If we are at that tipping point where personal transport fuelled by fossil fuels ca ...[text shortened]... hem I would rather see them forced out to pasture than have environmental standards rolled back.
OK, now the rest of us know what you're talking about.
California's regulations (re: clean air), have done lots of things, many of them unintended consequences. Gasoline pump prices are higher for everyone, and from what I see from afar, road congestion hasn't changed. Part of the cost of building California approved vehicles has bled over to cars destined for the rest of the country. Catalytic converters containing precious metals are a favorite target of thieves, and the typical result is that owners replace them with straight pipes, at a lower cost, and to deter further thefts.
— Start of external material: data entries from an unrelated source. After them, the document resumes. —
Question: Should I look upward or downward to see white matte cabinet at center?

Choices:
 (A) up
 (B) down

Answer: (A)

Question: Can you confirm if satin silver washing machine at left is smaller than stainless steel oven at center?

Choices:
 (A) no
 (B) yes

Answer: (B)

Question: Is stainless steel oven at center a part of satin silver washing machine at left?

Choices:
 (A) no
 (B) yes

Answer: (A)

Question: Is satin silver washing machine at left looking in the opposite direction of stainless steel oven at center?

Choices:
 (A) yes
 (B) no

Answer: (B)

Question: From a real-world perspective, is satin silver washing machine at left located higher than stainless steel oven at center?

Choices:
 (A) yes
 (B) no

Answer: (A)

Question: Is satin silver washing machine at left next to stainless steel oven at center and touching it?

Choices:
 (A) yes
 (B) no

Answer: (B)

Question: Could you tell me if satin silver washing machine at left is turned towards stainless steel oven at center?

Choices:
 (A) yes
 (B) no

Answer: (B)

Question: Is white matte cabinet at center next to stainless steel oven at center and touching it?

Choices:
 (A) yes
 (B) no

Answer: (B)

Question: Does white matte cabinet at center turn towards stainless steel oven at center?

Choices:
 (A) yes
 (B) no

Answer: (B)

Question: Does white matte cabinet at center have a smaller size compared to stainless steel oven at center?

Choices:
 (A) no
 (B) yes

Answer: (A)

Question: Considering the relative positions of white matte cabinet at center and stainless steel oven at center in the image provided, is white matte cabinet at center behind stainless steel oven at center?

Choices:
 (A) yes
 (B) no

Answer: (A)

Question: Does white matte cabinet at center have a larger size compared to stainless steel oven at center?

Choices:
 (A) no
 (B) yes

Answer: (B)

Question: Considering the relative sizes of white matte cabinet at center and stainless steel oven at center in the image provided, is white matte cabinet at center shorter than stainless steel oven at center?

Near as I can tell they haven't done anything but enrich thieves.
Left to their own initiatives, I believe car manufacturers would have found more effective, and more practical methods of reducing emissions, and ultimately other modes of generating the power.
BTW, in and around my city, many fleet vehicles are burning natural gas, which is cleaner, and cheaper than gasoline. However, forcing all vehicles to use that, would be a nightmare installing the infrastructure, and what to do with the existing fleet of personally owned vehicles.